Likewise, the counties contiguous to the Mississippi River north of Warren County had a few Choctaw people circa 1836 though no groups or bands.
The Mississippi Band of Choctaw Indians has another, later dated database of Mississippi Choctaw bands which was compiled by the United States government about 1900. That information has been plotted on a map by the Mississippi Band of Choctaw Indians. Generally, when compared to the Choctaw Bands circa 1836 shown on Figure 1, the Choctaw locations in 1900 appeared contracted towards the "home" counties, i.e. several bands were missing.
To conclude one has to consider that there were three emigrations from Mississippi to Oklahoma in 1831, 1832 and 1833. Figure 1 indicates those Choctaw bands or groups that stayed five years on their homestead per the terms of the Treaty of Dancing Rabbit Creek. There were bands pointed out by Swanton, Halbert and Cushman that are not represented by Figure 1. Winston, Noxubee and Perry Counties come to mind, likely these bands moved to Oklahoma.

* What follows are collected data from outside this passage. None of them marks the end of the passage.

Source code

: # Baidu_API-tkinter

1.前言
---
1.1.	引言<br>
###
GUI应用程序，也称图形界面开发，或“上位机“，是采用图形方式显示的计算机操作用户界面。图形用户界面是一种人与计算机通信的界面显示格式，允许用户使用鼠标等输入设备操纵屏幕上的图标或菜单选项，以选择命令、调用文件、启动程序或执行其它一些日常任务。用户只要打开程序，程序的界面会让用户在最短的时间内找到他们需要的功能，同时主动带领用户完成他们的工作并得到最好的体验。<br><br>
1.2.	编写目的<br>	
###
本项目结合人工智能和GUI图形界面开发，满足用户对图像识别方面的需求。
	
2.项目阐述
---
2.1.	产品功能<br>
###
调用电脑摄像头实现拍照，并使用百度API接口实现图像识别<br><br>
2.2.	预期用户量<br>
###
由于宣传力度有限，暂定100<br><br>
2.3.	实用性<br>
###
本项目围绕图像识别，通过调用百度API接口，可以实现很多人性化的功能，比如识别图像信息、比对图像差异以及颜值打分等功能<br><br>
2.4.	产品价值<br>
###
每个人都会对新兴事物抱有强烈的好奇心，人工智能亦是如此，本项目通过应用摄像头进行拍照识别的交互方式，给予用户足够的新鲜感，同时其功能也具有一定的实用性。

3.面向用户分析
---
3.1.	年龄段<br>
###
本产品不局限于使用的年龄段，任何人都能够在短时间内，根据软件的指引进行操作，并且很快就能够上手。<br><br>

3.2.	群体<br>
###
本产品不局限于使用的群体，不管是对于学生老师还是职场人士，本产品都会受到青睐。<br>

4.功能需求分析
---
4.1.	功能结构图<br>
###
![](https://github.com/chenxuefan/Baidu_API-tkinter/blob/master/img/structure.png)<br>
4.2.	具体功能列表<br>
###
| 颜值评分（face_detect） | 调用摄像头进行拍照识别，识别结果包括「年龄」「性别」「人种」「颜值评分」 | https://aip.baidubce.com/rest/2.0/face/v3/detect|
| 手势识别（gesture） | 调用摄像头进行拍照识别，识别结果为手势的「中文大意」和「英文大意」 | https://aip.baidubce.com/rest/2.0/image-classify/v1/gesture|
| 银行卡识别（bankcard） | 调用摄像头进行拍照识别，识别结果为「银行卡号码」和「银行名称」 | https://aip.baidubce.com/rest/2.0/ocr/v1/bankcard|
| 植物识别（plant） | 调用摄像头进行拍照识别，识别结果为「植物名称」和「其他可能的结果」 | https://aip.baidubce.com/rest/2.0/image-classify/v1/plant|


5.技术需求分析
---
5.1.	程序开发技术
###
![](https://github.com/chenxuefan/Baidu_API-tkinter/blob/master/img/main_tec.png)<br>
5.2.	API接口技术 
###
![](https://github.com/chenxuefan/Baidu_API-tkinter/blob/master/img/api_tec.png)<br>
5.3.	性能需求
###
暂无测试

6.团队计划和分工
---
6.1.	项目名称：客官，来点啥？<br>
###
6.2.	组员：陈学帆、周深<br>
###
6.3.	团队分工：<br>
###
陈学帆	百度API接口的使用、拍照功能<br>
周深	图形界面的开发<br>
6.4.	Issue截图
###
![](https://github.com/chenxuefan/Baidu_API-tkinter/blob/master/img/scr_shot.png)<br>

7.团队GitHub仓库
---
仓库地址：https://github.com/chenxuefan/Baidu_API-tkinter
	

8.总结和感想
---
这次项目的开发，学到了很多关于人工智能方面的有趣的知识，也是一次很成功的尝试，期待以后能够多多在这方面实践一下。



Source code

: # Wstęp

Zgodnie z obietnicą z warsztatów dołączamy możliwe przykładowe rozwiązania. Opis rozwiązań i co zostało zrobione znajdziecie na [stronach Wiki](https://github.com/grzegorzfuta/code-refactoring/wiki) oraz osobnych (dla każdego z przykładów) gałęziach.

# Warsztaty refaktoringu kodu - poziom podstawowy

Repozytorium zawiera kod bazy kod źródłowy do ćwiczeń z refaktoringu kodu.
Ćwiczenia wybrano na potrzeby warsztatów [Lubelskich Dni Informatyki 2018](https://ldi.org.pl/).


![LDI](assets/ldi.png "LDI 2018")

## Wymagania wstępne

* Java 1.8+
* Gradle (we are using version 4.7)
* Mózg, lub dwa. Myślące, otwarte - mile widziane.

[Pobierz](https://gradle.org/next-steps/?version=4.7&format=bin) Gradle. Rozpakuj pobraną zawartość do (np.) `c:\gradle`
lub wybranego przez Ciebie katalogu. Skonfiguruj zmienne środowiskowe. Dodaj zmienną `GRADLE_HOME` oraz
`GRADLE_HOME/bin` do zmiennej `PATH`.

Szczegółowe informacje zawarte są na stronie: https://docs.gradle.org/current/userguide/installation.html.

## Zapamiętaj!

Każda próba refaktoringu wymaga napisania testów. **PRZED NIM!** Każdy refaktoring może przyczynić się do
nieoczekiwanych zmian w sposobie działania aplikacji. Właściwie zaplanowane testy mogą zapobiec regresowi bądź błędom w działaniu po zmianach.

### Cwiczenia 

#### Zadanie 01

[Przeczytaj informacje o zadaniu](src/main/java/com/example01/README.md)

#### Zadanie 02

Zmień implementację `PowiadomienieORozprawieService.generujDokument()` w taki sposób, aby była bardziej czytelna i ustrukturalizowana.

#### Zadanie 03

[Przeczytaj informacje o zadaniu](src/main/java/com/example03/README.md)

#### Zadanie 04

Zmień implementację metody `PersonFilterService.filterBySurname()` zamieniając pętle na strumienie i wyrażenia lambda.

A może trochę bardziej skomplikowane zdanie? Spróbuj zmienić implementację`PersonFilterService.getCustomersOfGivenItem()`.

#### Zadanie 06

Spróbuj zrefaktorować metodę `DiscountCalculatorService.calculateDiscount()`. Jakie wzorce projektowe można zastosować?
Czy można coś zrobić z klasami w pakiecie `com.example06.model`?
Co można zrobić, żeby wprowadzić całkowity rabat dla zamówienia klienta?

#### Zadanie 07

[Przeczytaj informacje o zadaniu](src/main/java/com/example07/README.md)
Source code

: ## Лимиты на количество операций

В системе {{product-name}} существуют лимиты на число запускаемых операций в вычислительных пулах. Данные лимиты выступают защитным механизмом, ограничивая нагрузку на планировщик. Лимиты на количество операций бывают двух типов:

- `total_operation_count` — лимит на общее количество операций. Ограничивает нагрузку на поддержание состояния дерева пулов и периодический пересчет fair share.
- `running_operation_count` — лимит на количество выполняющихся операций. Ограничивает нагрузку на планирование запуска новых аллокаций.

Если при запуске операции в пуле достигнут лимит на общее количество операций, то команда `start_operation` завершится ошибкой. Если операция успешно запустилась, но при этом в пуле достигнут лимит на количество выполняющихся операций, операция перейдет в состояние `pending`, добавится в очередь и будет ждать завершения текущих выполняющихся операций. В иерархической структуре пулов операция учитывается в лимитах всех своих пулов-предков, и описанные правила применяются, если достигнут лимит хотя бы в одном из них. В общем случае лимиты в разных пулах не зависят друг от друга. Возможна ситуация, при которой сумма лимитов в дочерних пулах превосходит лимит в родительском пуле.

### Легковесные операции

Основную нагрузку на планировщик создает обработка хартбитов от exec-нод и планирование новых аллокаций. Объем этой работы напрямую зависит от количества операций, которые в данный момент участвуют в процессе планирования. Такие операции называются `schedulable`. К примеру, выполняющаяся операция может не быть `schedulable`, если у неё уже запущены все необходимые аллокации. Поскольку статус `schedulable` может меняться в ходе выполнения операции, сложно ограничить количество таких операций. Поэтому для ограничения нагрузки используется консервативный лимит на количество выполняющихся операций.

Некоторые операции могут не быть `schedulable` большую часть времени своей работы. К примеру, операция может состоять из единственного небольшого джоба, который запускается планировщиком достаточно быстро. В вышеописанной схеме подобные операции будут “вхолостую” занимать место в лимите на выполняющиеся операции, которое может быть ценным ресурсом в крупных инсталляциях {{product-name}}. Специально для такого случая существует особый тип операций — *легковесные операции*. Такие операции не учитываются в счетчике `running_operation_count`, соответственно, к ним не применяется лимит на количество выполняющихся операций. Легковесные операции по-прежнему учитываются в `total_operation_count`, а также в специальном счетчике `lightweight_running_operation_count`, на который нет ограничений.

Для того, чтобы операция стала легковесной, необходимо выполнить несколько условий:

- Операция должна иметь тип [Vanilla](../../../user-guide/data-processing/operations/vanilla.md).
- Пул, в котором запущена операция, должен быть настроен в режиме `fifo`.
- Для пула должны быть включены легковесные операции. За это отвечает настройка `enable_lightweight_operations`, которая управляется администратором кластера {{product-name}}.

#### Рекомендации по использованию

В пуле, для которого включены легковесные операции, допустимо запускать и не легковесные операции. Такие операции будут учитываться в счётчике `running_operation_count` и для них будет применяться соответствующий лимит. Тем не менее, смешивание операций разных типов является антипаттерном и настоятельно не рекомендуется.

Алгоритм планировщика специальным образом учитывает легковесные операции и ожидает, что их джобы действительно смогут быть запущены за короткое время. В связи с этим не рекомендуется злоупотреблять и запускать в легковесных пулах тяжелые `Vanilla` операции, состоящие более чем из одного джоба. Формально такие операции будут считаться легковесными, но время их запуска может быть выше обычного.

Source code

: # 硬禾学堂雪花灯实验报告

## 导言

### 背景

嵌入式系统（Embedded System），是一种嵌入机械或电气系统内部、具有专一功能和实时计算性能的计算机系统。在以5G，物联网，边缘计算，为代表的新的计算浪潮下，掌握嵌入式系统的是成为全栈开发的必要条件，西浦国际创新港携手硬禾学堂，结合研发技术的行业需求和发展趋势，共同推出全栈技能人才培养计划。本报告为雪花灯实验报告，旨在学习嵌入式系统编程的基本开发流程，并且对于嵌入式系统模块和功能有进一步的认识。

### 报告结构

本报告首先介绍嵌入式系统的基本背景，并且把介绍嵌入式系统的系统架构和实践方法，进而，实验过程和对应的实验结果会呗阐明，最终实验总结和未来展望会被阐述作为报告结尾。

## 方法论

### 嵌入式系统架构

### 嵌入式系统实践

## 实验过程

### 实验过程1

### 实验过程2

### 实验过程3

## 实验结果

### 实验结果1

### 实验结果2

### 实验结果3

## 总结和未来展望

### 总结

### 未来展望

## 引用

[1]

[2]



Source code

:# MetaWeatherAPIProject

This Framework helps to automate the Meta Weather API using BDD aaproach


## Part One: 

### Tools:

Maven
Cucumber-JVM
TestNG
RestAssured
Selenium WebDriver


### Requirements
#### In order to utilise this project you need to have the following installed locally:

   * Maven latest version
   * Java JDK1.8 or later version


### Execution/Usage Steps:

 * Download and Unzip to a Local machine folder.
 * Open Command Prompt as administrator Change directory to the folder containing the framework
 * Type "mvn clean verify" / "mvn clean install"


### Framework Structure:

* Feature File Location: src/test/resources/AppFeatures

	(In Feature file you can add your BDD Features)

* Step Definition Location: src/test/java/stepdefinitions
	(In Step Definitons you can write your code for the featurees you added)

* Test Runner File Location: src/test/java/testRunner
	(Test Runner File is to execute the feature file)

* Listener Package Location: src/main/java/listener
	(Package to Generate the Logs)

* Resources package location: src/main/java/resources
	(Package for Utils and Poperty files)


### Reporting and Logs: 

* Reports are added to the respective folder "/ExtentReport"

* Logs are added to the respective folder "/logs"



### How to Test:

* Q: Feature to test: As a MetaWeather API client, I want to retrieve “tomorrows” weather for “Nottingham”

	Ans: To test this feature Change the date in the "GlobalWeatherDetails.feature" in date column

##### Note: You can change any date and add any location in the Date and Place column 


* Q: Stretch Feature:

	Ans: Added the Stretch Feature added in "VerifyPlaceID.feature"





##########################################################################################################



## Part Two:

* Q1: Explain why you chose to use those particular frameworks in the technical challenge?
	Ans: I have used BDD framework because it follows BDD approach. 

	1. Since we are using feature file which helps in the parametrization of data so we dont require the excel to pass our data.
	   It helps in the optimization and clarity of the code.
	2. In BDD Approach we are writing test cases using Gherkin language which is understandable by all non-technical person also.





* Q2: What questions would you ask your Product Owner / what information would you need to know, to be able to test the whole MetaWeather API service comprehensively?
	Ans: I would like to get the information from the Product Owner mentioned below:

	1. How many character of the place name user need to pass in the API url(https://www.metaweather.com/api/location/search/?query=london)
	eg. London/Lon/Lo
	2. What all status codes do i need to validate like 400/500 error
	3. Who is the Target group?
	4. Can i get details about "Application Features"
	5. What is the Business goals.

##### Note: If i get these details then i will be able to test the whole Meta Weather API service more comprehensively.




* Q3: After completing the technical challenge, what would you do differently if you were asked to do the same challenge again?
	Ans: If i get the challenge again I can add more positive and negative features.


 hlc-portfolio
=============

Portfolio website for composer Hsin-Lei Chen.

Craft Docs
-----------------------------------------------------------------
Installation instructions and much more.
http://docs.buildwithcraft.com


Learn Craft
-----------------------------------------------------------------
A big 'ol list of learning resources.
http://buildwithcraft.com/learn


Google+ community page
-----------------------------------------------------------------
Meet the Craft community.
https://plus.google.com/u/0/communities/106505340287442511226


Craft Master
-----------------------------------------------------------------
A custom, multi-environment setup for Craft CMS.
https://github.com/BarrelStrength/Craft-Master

In my opinion the Methodist Episcopal records in the J. B. Cain collection at Millsaps College Archives, particularly the correspondences of circuit riders that witnessed the Gospel to the Choctaw, will shed more light on the pre-emigration Choctaw individual and band locations 1800-1830. At the very least what may be gleaned are individual Choctaw and band names, the names of their creeks and locations of paths that are not represented in the United States Original survey plats and notes.